**Texte choisi:**

----------------

Nos bien-êtres, nos équilibres seront de plus en plus sacrifiés sur l'autel de la productivité comptable et mercantile, sur fond de menace de la rareté de l'emploi. Considérer que le temps de repos de nos nuits serait un loisir est une erreur. Ce repos n'a pour objet que la récupération d'une fatigue physique et psychique subie par le labeur, afin de nous rendre à nouveau opérationnels pour la journée de labeur du lendemain. Il en va de même pour nos repas, nos vacances, nos amours, nos jeux et nos folies. Tout ce qui existe de récréatif n'est qu'une contrepartie à la violence que la servitude nous impose. Tout semble relatif à la servitude, tout semble se mesurer entre elle et nos sérénités. Ainsi, va la routine de l'individu « slavarié ». Si l’on peut considérer qu'il est moral, juste, et responsable de gagner son pain à la sueur de son front, j'aimerais tout de même demander aux acteurs de la finance spéculative, jusque où et dans quelle mesure tout cela peut-il aller ?

----------------

**Exercices à faire:**
a) Traduisez en anglais cette phrase du texte choisi : « Considérer que le temps de repos de nos nuits serait un loisir est une erreur. »
b) D'après le texte choisi, pourquoi le repos de nos nuits n'est-il pas un loisir ? Répondez en une à trois phrases.

**Données de l'exercice:**

----------------

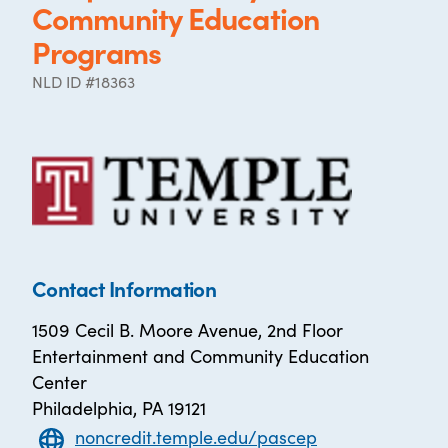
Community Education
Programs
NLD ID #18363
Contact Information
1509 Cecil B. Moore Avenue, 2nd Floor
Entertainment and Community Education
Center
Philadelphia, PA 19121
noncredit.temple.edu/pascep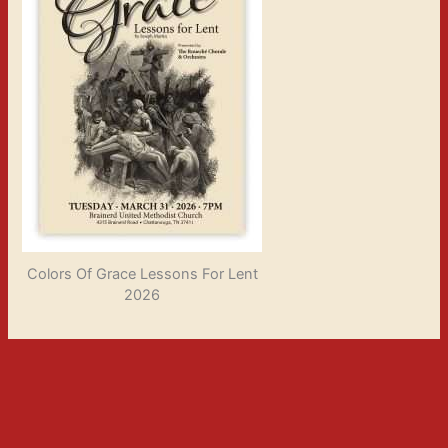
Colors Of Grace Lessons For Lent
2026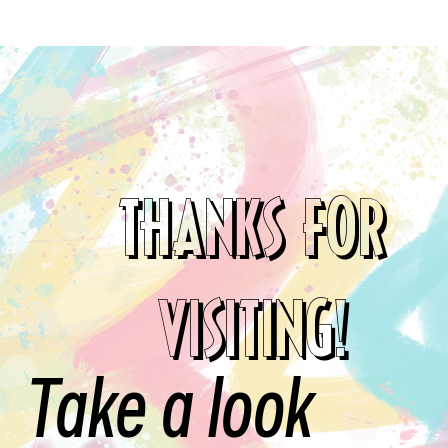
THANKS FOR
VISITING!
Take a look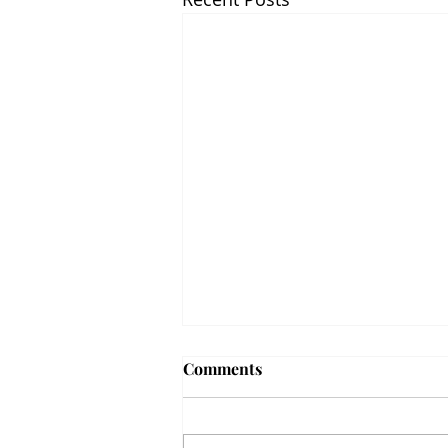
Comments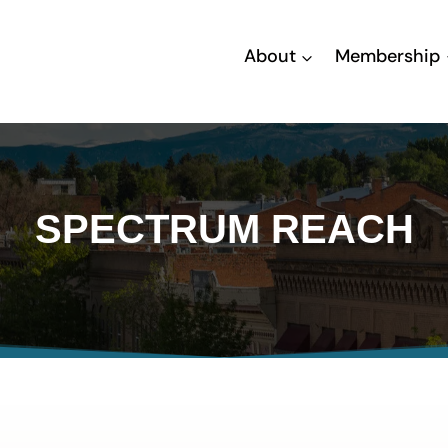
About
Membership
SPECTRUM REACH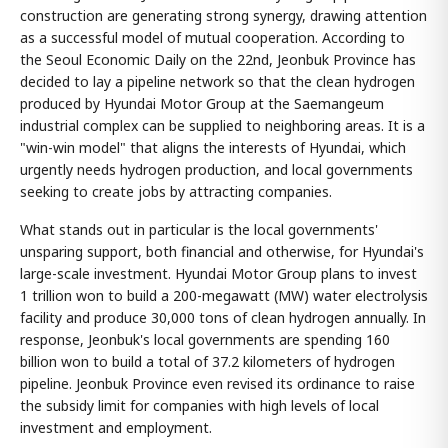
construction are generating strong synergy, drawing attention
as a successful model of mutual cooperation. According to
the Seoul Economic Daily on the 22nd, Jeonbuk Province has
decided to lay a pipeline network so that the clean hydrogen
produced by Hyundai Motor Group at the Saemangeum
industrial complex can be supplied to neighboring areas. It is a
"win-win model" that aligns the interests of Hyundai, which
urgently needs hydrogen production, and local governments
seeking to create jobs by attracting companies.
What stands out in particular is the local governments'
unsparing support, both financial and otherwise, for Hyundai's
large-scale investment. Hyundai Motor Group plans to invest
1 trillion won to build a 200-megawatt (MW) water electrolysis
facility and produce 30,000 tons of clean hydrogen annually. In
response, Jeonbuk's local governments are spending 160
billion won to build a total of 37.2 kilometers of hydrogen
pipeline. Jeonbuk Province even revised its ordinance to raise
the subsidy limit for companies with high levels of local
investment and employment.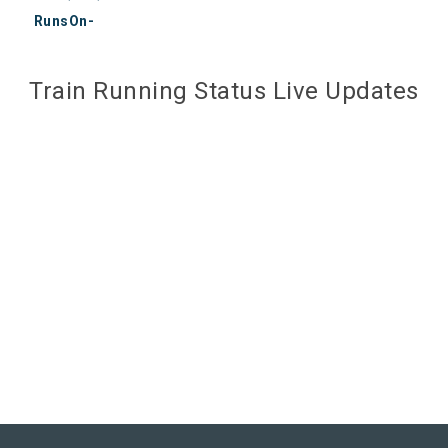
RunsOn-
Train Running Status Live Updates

----------------

**Corrigés:**
a) Considering the rest time of our nights to be leisure is a mistake.

b) Ce repos sert seulement à récupérer de la fatigue physique et psychique causée par le labeur. Il a pour but de nous rendre à nouveau opérationnels pour la journée de labeur du lendemain.